» **What is being asked**
Rewrite the rows below with "scientific name" swapped for "species" wherever it occurs, keep everything else the same, and leave out the pictures.

━━ Input records ━━

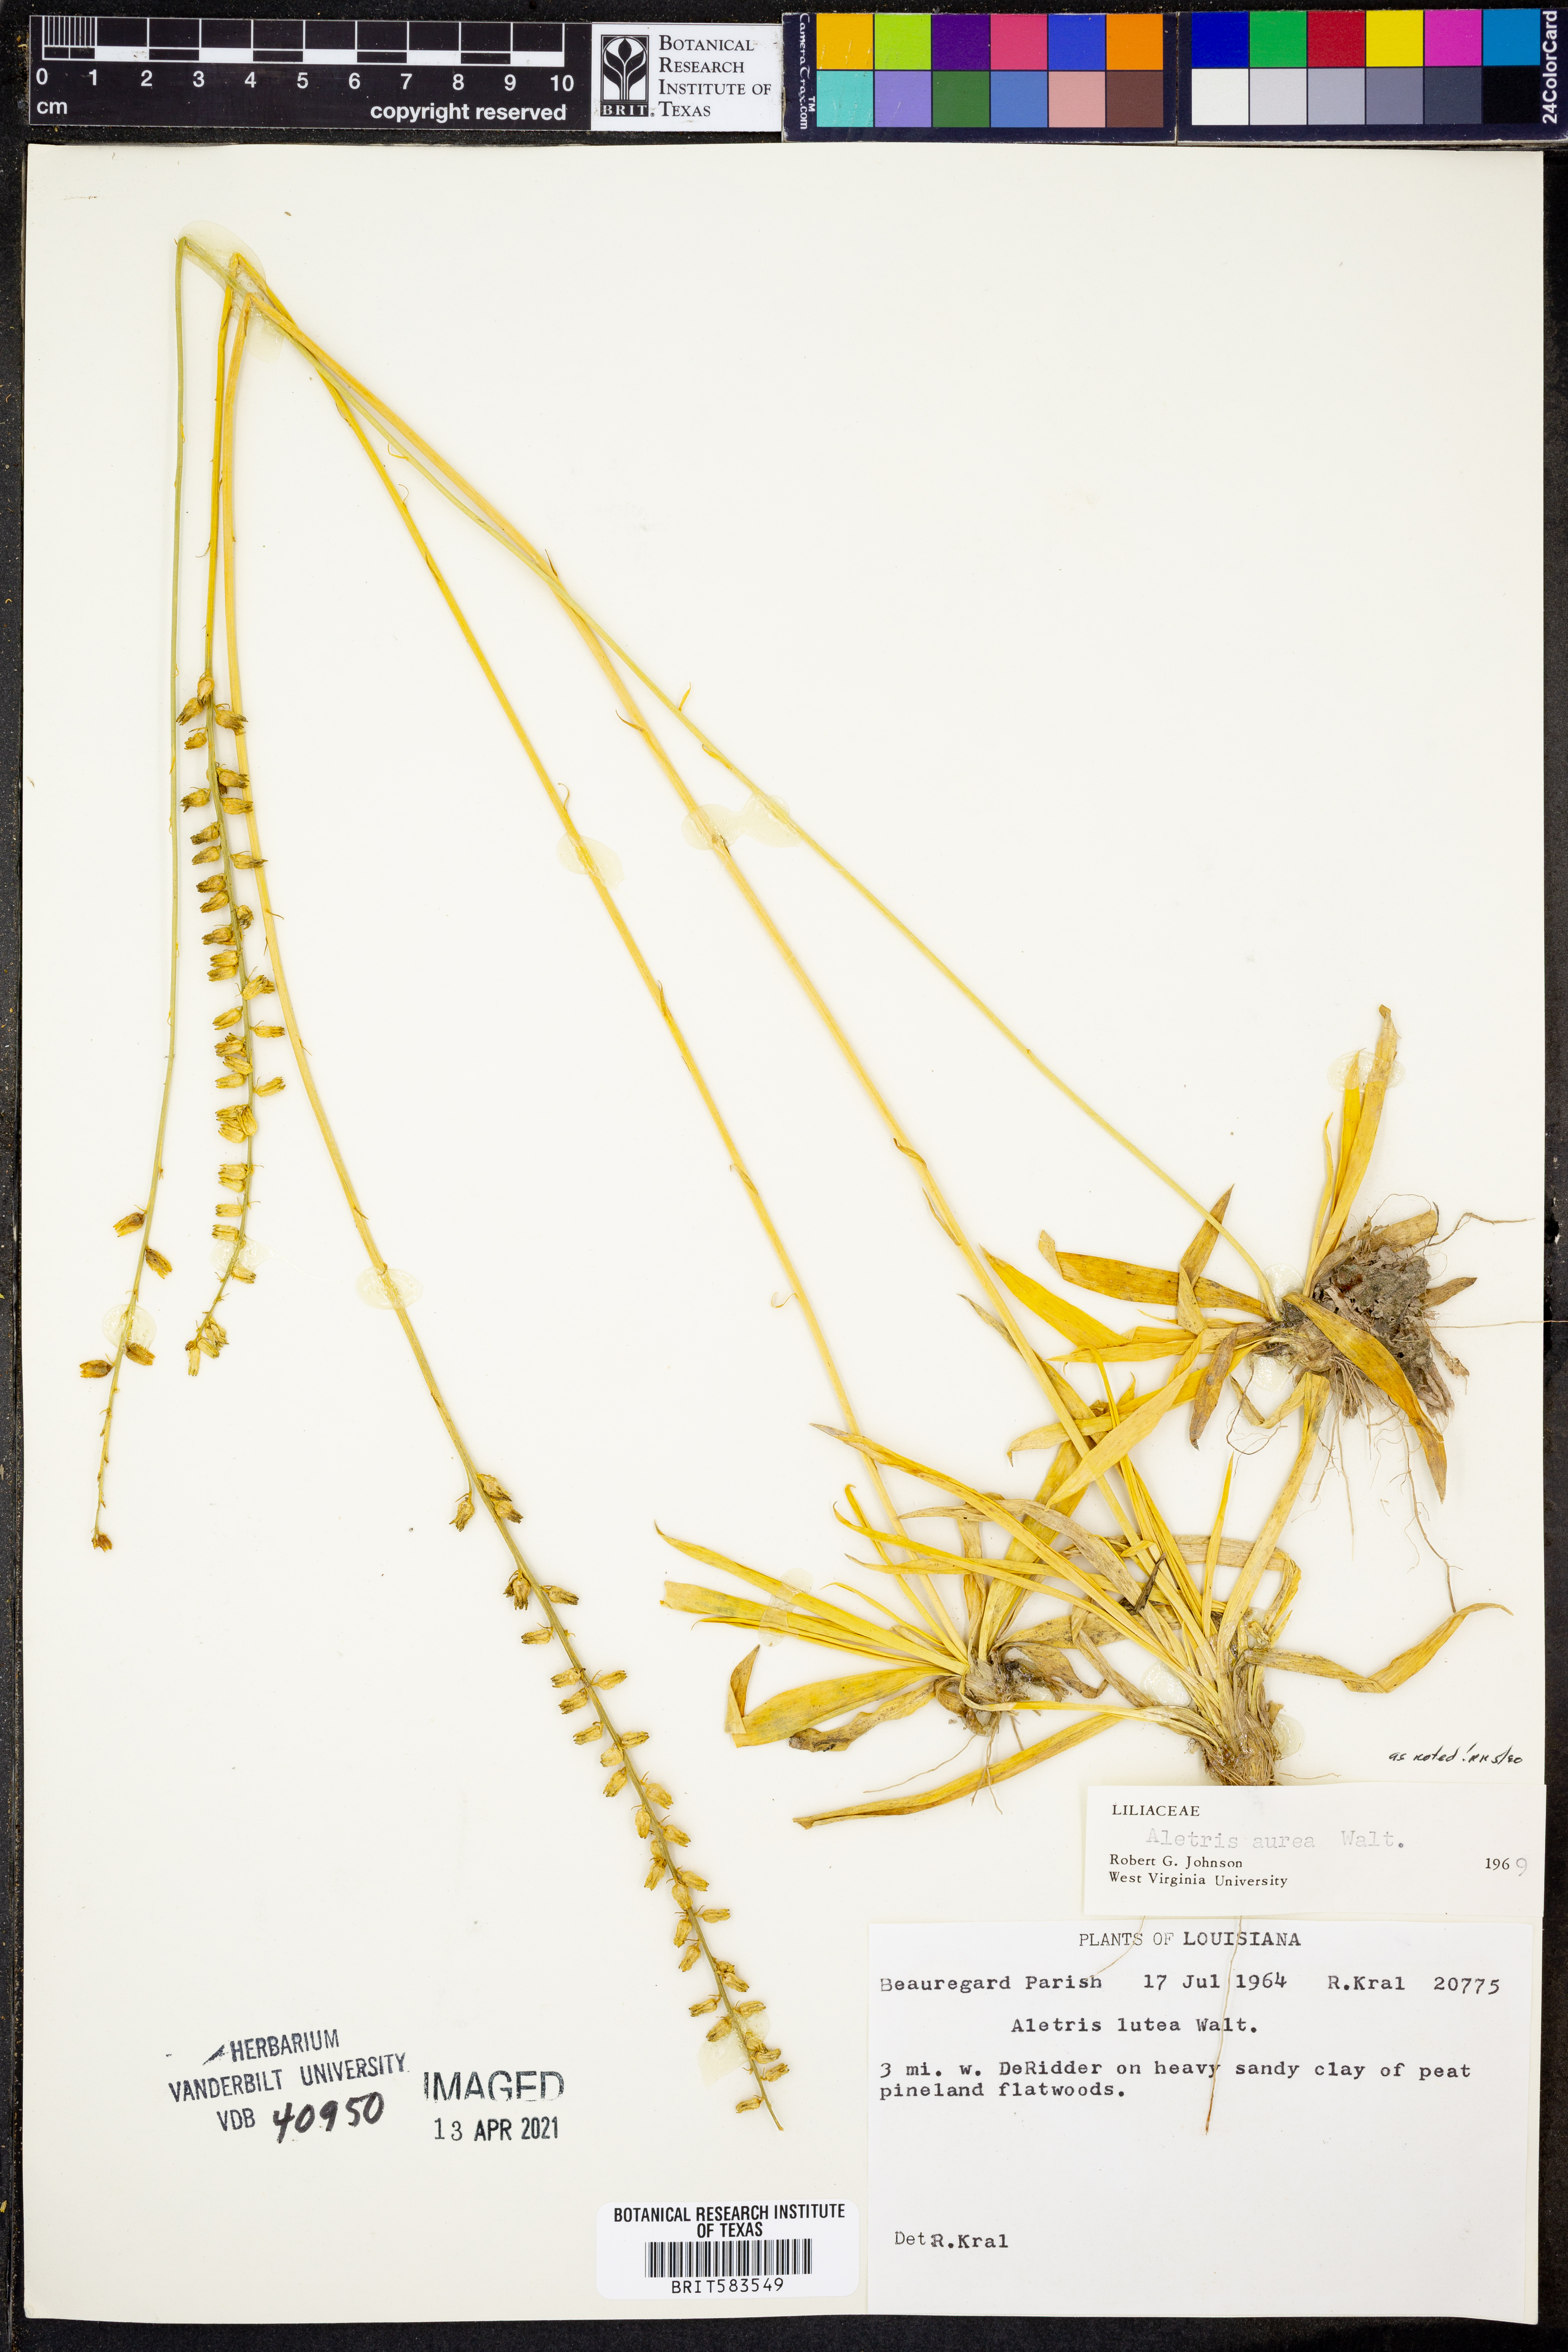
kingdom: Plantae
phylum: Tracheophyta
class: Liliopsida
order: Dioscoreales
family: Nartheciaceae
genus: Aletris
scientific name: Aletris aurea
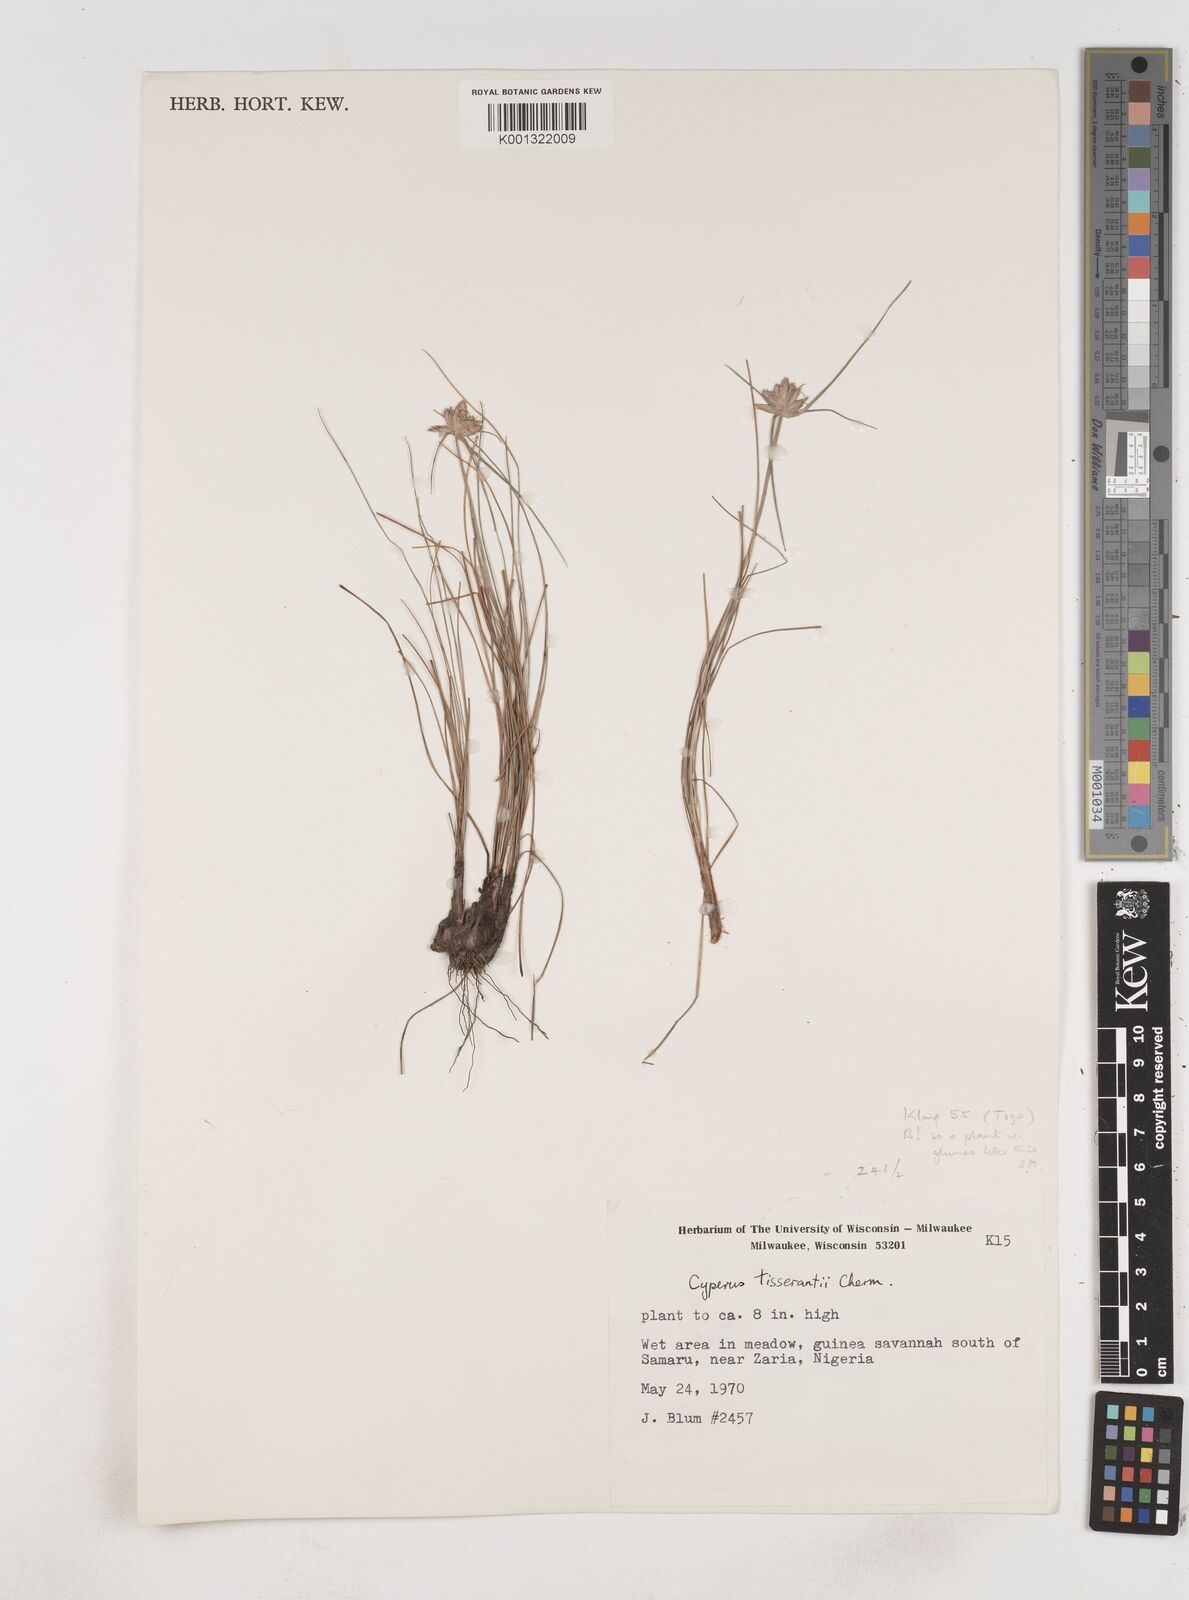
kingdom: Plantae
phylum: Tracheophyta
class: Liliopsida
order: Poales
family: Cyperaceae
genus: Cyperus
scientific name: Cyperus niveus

━━━

» **The answer**
kingdom: Plantae
phylum: Tracheophyta
class: Liliopsida
order: Dioscoreales
family: Nartheciaceae
genus: Aletris
species: Aletris aurea
kingdom: Plantae
phylum: Tracheophyta
class: Liliopsida
order: Poales
family: Cyperaceae
genus: Cyperus
species: Cyperus niveus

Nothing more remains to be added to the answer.